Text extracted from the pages
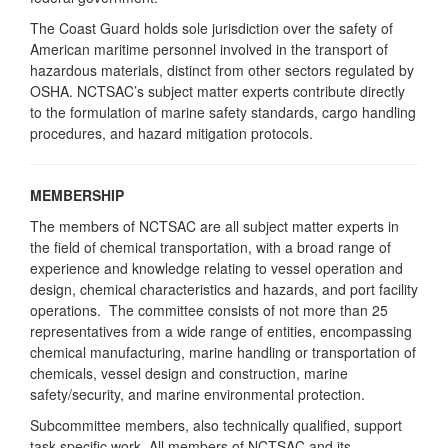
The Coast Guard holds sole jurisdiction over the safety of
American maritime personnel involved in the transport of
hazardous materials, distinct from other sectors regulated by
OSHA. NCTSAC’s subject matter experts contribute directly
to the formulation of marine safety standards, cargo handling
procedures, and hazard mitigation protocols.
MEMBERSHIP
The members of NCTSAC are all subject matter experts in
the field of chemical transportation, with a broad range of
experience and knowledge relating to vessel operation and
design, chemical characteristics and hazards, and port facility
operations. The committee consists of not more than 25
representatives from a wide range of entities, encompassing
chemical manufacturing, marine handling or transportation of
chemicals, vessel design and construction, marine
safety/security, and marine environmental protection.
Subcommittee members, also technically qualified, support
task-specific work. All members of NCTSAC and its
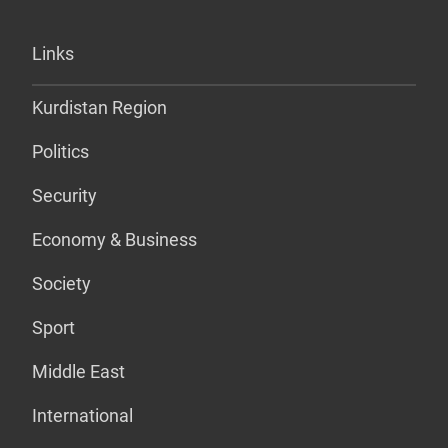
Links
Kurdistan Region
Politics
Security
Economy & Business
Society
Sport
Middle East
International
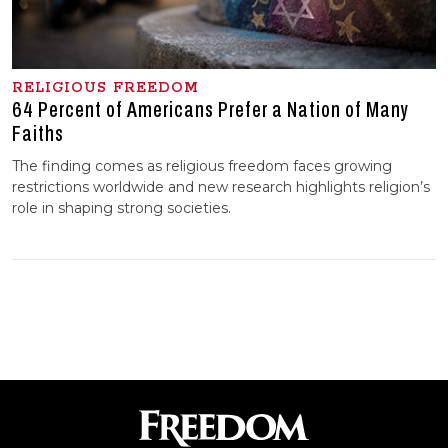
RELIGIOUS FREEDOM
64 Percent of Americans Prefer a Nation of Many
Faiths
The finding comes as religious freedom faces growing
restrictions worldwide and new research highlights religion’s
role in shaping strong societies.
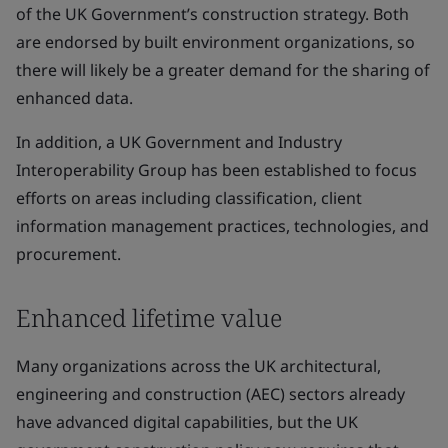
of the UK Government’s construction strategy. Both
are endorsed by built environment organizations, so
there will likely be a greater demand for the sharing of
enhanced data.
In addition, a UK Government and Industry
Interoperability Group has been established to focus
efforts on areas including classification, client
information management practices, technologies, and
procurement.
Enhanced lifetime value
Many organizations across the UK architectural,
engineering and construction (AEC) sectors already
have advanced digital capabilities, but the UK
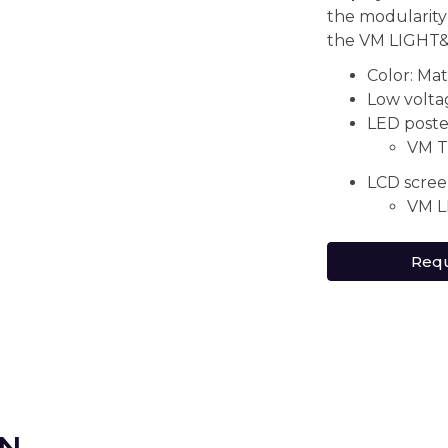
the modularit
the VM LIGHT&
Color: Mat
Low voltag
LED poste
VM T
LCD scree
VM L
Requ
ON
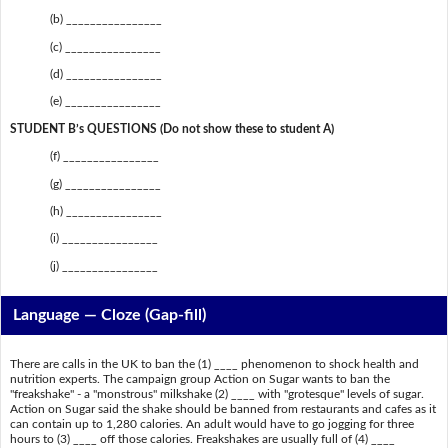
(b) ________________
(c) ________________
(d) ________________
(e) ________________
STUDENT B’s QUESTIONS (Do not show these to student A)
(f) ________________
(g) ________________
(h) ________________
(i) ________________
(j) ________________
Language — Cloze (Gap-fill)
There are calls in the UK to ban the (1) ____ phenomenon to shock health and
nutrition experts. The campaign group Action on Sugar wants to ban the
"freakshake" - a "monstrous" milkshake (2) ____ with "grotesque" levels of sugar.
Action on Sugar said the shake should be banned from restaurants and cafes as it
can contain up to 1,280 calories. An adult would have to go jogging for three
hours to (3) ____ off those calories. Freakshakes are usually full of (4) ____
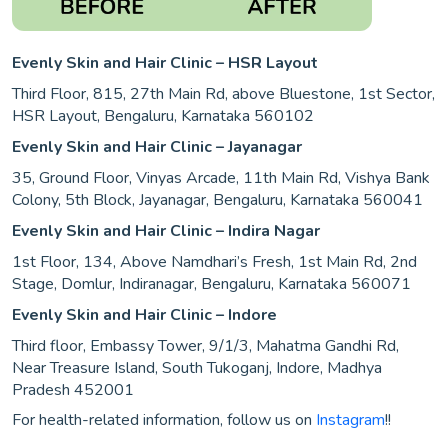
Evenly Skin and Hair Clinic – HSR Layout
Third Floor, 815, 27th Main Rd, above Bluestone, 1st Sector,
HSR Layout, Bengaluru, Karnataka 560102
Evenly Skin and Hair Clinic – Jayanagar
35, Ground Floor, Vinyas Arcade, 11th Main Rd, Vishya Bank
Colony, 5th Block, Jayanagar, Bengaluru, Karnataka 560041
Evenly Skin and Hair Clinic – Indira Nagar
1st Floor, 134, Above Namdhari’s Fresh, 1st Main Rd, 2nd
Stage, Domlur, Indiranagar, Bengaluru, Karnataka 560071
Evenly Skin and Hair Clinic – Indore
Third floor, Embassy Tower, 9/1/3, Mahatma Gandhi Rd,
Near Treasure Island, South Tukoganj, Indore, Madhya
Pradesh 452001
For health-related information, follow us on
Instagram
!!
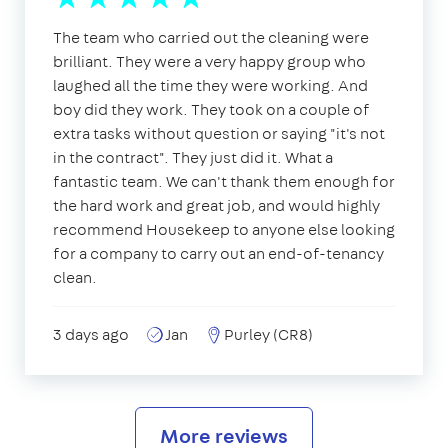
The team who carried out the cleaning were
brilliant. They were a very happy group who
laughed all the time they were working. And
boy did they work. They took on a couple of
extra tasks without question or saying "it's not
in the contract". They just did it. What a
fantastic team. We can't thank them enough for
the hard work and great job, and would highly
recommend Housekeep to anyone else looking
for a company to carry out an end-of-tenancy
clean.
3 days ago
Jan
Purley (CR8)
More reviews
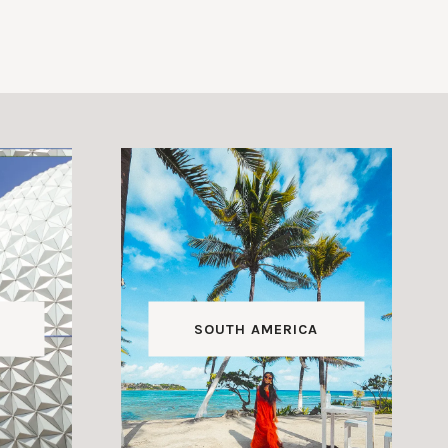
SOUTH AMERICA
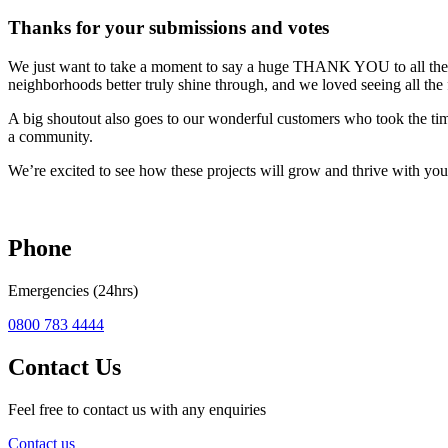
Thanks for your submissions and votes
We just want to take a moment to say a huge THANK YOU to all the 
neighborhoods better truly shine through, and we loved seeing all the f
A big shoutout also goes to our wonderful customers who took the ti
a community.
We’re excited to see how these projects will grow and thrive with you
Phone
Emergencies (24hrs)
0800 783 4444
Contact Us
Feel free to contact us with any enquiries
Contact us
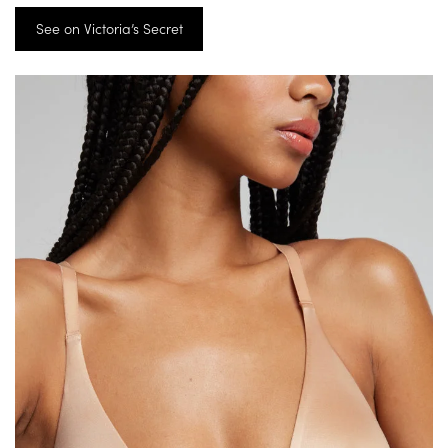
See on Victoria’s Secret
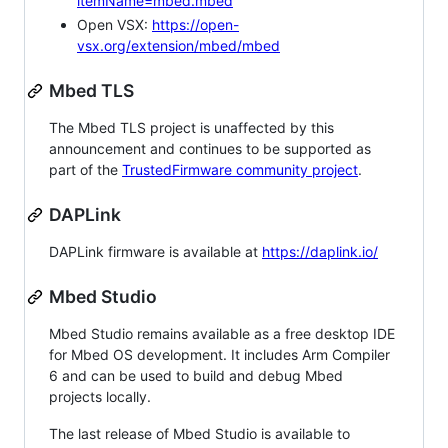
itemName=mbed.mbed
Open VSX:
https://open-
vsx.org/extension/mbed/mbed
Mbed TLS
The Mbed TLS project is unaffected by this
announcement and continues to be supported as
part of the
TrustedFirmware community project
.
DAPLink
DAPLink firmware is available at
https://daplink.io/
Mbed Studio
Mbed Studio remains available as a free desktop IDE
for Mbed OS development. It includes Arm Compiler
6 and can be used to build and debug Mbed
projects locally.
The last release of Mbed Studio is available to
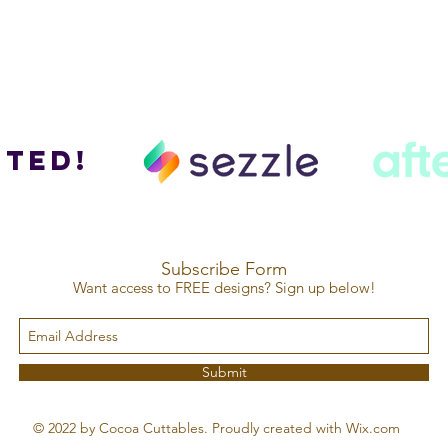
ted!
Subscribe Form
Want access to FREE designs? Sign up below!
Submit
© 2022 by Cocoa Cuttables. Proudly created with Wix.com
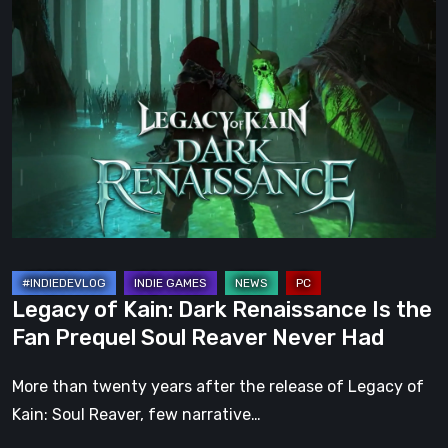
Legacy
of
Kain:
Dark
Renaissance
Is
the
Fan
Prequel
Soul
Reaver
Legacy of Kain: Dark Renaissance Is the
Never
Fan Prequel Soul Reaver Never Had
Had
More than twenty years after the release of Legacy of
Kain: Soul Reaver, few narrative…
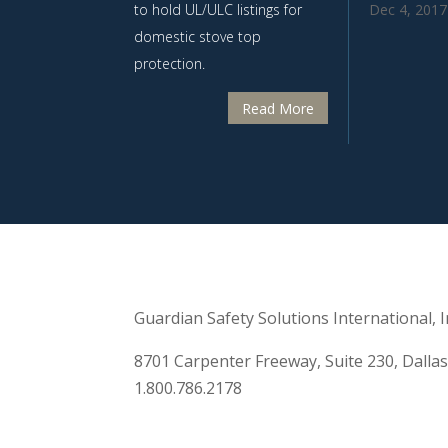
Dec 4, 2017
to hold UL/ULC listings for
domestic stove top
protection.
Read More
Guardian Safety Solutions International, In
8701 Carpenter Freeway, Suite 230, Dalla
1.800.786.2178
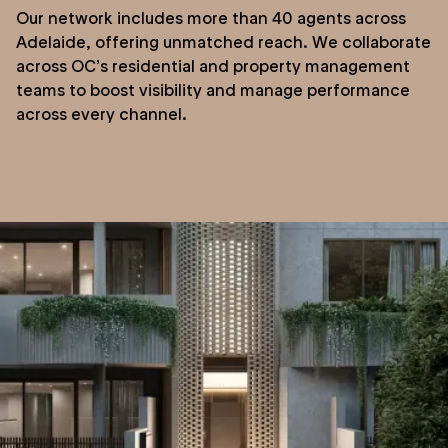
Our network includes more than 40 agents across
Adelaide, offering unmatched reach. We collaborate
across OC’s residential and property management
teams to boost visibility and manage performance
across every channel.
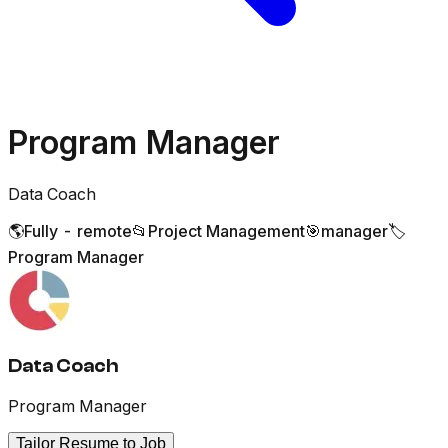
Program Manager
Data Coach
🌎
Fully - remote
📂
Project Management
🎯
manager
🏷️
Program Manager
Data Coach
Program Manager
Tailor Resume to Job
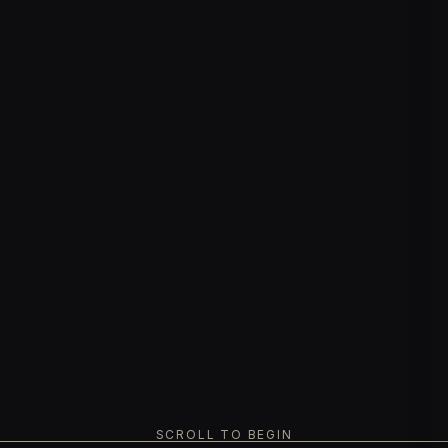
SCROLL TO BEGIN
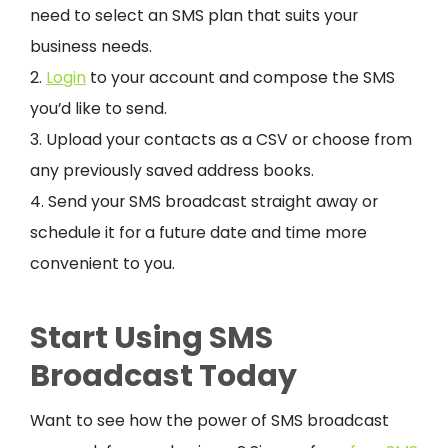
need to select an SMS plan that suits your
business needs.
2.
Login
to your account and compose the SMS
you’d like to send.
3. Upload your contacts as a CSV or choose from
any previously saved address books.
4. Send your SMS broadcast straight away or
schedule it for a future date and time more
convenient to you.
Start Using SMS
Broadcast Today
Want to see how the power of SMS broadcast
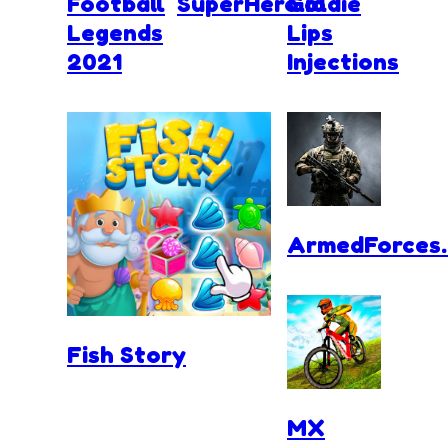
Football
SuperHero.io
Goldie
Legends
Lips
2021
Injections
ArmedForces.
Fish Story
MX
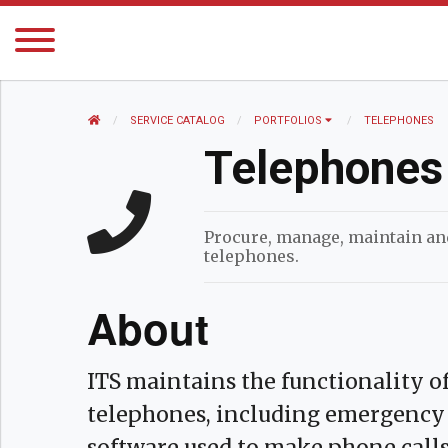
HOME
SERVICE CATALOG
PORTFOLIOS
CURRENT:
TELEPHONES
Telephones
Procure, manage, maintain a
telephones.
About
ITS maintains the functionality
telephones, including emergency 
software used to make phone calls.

ACTIVITY:
Extract the lines from the very first one through the line containing "chemical manufacturing, marine", and copy them without any changes. Both ends are included, and no pictures should appear in the answer.

COMPLETED EXERCISE:
The Coast Guard holds sole jurisdiction over the safety of
American maritime personnel involved in the transport of
hazardous materials, distinct from other sectors regulated by
OSHA. NCTSAC’s subject matter experts contribute directly
to the formulation of marine safety standards, cargo handling
procedures, and hazard mitigation protocols.
MEMBERSHIP
The members of NCTSAC are all subject matter experts in
the field of chemical transportation, with a broad range of
experience and knowledge relating to vessel operation and
design, chemical characteristics and hazards, and port facility
operations. The committee consists of not more than 25
representatives from a wide range of entities, encompassing
chemical manufacturing, marine handling or transportation of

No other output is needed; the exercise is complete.